The Australian Bureau of Statistics data showed Queensland suffered a 4.4 per cent fall in non-dwelling construction on the back of reduced investment in engineering construction and subdued new building commencements.

That was offset by positive signs in a 3.2 per cent rise in purchases of machinery and equipment which is generally seen as business gearing up for expansion.

And while there was an increase in some government spending because of the bushfires, the ABS said there was a “3.1 per cent decrease in general government investment in buildings and state and local investment in infrastructure”.

The contraction is more than double the previous worst, a -2.9 per cent fall during the global financial crisis in 2008, and Conus Consultancy economist Pete Faulkner said the slide would continue for the rest of 2020.

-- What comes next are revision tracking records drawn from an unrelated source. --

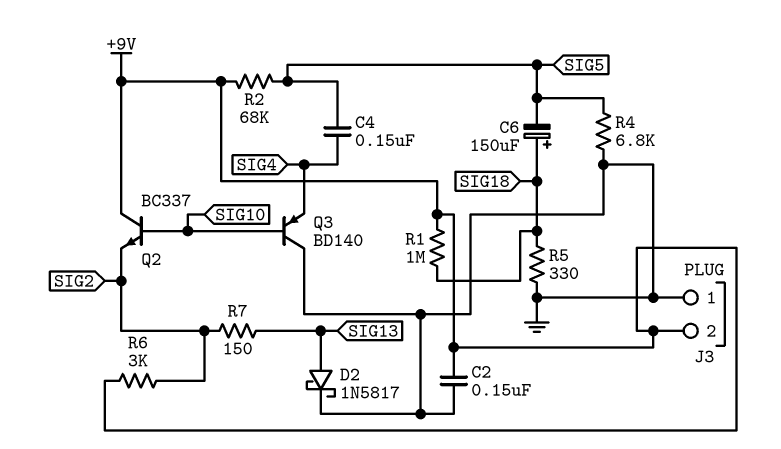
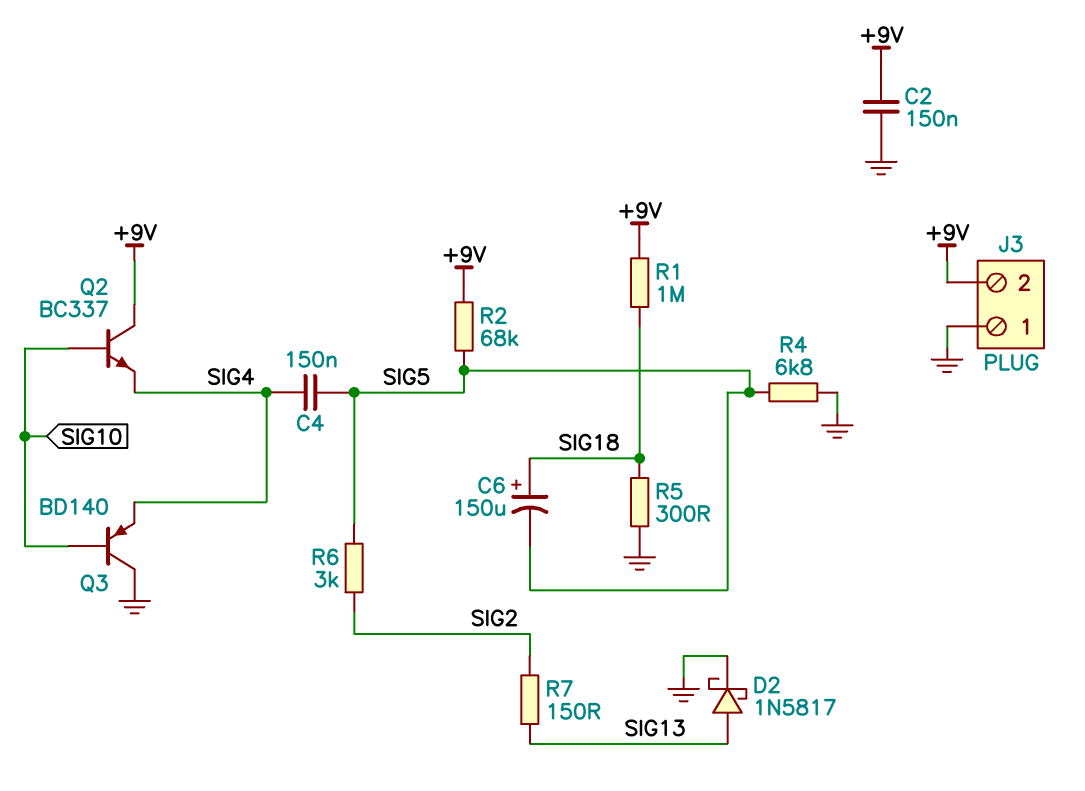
Q2: NPN BC337 (B SIG10, C +9V, E SIG2) -> NPN BC337 (B SIG10, C +9V, E SIG4)
R5: 330 (GND, SIG18) -> 300 (GND, SIG18)
R6: 3k (+9V, SIG2) -> 3k (SIG2, SIG5)

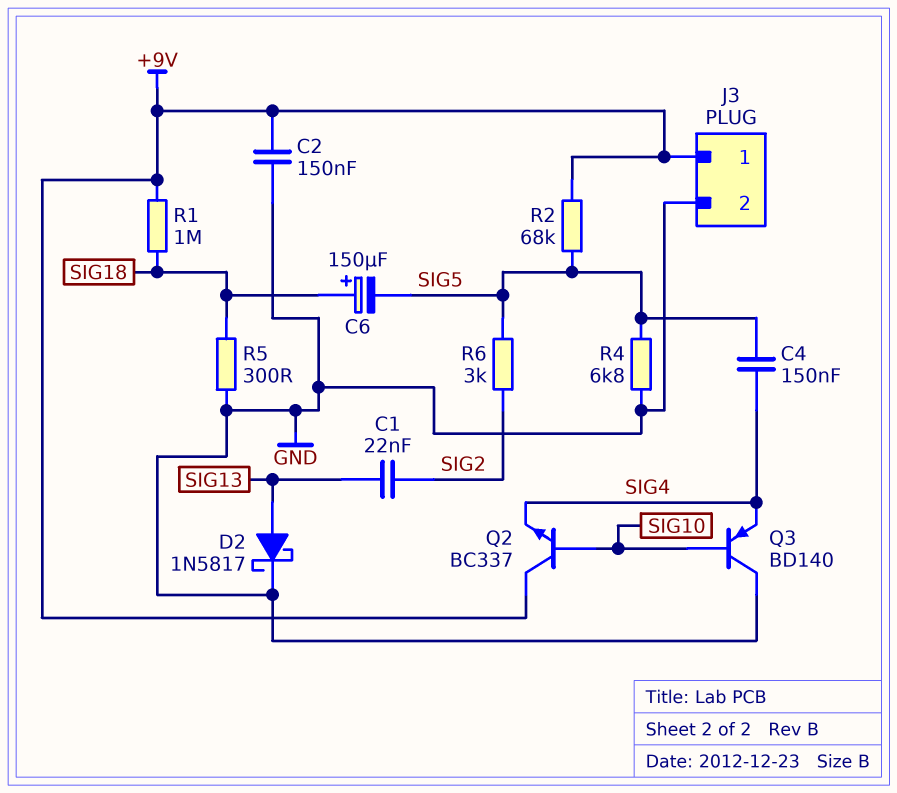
C1: none -> 22nF (SIG2, SIG13)
J3 pin 1: GND -> +9V
J3 pin 2: +9V -> GND
R7: 150 (SIG2, SIG13) -> none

He said his own modelling showed that when the first quarter GSP figures were released later this year the contraction “could be as sharp as 1.4-1.5 per cent which would be followed by a fall of 6.8 per cent in the second quarter which would see GSP down 6 per cent for 2020.”

Before COVID-19 Queensland’s overall economy, including exports, had gone 20 consecutive quarters without a contraction and while the mining sector has continued largely unaffected by the shutdown, prices for commodities have fallen sharply.

Initial Queensland Treasury estimates indicate that around 20,000 Queensland businesses were likely to have been directly impacted by forced closures, with businesses directly and indirectly impacted by these closures employing around 130,000 Queenslanders.

Queensland Treasury’s predicts the state’s economic performance will strengthen in 2021.

Adept Economics economist Gene Tunny said time would tell how long and deep the recession will be.

“In Queensland, thankfully the State Government has now relaxed many restrictions and we can now travel freely within Queensland,” Tunny said.

“Ideally, we’d also open the border with NSW, given there no longer appears to be a compelling public health reason to keep it closed.”